Supplied entries START

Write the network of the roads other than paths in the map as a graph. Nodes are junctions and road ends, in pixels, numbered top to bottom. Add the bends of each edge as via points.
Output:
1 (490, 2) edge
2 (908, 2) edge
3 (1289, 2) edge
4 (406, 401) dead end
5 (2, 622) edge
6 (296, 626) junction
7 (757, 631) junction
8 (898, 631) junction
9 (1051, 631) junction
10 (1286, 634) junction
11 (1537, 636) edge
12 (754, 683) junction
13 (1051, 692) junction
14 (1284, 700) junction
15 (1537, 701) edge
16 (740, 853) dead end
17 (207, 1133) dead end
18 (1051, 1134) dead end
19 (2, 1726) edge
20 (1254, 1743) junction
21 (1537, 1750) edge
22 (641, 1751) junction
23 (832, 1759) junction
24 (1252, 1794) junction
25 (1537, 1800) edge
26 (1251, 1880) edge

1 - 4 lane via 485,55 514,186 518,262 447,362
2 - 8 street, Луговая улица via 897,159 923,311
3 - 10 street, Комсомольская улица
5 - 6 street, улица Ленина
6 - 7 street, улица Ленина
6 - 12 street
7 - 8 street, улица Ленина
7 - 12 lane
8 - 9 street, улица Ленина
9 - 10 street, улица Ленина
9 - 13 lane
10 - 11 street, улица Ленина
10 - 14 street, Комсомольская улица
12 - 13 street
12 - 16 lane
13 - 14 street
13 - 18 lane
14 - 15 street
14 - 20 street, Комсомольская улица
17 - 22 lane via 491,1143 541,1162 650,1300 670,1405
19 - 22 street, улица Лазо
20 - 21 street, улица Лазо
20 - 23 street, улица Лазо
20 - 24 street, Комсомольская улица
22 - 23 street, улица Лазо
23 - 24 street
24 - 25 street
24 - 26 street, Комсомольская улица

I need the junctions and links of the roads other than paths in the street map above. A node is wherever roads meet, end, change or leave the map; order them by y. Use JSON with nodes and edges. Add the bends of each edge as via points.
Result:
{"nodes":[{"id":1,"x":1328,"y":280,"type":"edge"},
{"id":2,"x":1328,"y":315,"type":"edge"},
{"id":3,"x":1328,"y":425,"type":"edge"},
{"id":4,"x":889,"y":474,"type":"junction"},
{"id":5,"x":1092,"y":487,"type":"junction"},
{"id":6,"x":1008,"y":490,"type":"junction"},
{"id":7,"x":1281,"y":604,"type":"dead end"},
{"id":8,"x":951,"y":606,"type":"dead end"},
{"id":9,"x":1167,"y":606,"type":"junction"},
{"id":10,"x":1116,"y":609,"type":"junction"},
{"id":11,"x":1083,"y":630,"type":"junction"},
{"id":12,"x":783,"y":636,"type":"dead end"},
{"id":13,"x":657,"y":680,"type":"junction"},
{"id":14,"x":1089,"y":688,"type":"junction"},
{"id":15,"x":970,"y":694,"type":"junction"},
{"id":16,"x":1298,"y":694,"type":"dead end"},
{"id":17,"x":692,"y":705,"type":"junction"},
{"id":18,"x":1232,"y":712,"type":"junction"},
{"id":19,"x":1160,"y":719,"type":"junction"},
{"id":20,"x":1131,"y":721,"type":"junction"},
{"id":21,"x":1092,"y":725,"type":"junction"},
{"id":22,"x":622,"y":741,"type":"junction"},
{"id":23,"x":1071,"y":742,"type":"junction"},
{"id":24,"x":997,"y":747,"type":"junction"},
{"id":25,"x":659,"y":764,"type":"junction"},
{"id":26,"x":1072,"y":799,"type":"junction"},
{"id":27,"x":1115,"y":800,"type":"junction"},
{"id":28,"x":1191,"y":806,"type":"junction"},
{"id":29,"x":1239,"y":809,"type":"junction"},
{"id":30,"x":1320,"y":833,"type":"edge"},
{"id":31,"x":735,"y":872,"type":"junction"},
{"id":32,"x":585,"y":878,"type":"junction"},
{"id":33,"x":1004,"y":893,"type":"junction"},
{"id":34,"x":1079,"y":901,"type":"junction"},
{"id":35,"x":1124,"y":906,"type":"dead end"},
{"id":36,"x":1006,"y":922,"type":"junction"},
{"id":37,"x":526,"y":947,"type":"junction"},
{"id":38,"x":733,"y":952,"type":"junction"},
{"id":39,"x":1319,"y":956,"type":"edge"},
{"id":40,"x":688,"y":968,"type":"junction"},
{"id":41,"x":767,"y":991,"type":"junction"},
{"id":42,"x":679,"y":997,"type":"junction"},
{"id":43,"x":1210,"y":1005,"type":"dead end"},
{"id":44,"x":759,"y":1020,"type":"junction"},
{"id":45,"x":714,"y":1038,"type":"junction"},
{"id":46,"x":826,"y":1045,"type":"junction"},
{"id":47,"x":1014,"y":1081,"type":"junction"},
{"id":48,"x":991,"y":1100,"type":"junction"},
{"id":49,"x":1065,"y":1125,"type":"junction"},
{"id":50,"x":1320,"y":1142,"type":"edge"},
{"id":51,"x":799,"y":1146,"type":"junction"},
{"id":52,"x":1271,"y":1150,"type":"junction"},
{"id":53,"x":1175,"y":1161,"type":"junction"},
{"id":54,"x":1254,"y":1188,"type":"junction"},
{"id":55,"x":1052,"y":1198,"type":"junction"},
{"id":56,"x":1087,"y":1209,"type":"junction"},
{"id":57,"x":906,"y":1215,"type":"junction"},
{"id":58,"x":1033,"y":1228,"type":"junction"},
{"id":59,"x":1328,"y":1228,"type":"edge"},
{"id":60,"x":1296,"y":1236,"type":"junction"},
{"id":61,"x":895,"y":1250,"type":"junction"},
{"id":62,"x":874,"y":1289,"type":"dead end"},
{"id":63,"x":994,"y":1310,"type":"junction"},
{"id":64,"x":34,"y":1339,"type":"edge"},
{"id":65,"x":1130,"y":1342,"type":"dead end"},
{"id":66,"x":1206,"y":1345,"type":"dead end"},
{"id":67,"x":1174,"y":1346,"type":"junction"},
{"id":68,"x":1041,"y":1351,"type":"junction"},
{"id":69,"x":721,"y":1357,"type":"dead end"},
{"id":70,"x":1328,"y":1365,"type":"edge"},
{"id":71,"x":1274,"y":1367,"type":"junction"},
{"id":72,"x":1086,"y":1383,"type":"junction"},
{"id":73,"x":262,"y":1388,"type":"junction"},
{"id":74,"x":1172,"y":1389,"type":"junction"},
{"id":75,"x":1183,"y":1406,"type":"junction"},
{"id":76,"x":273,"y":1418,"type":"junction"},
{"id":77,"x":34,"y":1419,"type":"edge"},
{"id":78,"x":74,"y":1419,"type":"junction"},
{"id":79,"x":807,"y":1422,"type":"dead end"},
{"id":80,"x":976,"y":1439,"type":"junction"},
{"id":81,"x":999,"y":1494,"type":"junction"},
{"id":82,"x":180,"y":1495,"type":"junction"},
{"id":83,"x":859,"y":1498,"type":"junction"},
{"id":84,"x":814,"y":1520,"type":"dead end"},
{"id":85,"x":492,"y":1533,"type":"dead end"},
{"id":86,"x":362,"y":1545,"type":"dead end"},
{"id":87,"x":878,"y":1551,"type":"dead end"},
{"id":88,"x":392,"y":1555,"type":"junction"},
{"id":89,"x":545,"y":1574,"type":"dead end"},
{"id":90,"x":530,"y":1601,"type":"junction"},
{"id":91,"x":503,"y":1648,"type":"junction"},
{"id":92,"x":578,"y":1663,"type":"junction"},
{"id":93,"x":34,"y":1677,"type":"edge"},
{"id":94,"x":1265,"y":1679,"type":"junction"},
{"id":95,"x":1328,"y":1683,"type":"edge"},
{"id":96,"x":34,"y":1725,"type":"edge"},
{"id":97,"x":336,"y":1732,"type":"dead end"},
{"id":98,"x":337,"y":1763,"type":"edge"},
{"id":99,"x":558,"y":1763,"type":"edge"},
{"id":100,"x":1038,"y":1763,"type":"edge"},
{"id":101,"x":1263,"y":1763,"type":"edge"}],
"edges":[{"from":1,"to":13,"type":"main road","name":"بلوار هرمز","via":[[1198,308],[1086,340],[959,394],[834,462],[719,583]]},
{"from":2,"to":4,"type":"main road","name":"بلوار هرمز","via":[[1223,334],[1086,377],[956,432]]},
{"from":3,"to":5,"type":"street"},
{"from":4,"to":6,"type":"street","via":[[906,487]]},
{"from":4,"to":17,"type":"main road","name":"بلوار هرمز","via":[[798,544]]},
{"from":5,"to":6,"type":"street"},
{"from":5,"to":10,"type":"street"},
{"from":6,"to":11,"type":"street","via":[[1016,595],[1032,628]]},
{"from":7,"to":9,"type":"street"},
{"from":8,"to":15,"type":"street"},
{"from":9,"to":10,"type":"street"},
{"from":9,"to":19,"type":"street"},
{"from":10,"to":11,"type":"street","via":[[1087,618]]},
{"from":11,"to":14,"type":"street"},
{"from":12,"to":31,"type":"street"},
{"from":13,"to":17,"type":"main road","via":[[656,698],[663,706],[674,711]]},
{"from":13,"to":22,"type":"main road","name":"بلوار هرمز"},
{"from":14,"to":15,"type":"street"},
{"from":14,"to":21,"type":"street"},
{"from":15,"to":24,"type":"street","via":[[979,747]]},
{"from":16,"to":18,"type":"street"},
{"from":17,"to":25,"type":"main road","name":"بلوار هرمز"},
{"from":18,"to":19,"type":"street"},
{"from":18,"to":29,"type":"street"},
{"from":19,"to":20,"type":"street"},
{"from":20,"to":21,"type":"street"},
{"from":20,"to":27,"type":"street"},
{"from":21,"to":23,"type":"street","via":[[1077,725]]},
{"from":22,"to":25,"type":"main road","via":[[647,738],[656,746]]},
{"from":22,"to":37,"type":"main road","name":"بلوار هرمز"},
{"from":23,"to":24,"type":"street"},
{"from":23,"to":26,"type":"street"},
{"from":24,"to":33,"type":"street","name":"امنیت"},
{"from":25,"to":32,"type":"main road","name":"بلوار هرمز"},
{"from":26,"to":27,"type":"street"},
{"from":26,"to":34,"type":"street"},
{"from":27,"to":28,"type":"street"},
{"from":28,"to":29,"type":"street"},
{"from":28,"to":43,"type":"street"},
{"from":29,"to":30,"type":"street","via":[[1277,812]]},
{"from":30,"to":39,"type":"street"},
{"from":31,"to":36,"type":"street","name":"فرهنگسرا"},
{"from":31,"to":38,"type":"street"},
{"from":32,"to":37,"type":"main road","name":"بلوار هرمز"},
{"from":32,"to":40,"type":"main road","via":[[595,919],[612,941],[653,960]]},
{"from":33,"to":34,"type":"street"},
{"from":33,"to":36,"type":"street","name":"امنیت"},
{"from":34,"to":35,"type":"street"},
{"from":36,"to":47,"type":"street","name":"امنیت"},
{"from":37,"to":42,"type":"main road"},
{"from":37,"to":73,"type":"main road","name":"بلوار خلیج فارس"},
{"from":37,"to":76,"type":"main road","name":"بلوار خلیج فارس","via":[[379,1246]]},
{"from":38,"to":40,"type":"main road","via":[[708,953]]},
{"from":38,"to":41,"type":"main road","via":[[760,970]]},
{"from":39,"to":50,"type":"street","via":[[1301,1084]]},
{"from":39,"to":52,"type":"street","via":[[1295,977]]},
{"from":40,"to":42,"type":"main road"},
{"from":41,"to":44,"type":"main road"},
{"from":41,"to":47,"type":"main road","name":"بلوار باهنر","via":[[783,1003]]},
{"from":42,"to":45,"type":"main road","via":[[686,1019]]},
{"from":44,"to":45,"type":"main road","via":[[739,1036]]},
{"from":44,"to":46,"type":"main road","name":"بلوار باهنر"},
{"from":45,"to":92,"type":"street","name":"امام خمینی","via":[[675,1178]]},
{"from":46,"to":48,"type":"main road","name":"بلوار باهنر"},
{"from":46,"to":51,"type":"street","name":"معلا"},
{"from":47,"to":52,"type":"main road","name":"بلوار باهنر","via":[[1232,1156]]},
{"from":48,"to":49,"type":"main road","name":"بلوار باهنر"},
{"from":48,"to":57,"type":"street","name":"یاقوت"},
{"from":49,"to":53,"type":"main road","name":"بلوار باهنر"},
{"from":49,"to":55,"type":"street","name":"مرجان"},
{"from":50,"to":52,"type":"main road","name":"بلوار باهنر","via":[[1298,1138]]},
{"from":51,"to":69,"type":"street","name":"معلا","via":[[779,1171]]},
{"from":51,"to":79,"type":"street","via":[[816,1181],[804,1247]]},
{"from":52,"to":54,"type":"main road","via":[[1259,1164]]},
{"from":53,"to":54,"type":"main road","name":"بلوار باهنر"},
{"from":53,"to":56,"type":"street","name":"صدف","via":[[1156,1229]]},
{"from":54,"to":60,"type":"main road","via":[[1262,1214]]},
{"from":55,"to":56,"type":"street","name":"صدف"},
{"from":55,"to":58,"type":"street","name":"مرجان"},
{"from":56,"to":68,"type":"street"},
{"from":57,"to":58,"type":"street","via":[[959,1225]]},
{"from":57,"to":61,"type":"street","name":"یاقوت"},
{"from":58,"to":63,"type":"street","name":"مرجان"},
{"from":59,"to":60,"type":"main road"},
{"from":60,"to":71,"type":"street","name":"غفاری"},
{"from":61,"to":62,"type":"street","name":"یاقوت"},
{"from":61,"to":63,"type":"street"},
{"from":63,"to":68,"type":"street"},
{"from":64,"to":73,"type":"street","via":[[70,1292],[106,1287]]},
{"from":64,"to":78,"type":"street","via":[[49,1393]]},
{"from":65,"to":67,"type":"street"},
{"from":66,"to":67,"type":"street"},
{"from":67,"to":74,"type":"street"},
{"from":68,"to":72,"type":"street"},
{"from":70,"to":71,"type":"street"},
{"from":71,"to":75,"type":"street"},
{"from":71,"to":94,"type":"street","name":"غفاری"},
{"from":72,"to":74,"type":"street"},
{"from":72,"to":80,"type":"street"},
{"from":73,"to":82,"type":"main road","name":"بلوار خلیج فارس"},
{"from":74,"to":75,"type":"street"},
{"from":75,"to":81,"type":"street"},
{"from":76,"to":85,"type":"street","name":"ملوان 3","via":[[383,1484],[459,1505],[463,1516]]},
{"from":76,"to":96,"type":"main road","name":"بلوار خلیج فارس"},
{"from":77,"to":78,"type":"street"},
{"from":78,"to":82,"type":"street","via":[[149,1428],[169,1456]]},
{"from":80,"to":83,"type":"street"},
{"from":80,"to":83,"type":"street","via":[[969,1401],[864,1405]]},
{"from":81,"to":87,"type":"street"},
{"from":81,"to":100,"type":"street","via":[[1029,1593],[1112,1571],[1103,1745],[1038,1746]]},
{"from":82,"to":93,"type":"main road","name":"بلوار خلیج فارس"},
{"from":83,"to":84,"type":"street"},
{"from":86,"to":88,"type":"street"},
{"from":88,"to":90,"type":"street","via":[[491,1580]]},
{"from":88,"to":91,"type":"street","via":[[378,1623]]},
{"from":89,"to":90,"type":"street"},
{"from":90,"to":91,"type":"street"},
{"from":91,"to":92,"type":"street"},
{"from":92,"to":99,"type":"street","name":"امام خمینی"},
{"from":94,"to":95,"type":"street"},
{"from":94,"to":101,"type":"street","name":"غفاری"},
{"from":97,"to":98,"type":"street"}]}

Supplied entries END

» **Problem statement**
Which lines in the listing hold the word "خلیج"? Copy them out.

» **Solution for this task**
{"from":37,"to":73,"type":"main road","name":"بلوار خلیج فارس"},
{"from":37,"to":76,"type":"main road","name":"بلوار خلیج فارس","via":[[379,1246]]},
{"from":73,"to":82,"type":"main road","name":"بلوار خلیج فارس"},
{"from":76,"to":96,"type":"main road","name":"بلوار خلیج فارس"},
{"from":82,"to":93,"type":"main road","name":"بلوار خلیج فارس"},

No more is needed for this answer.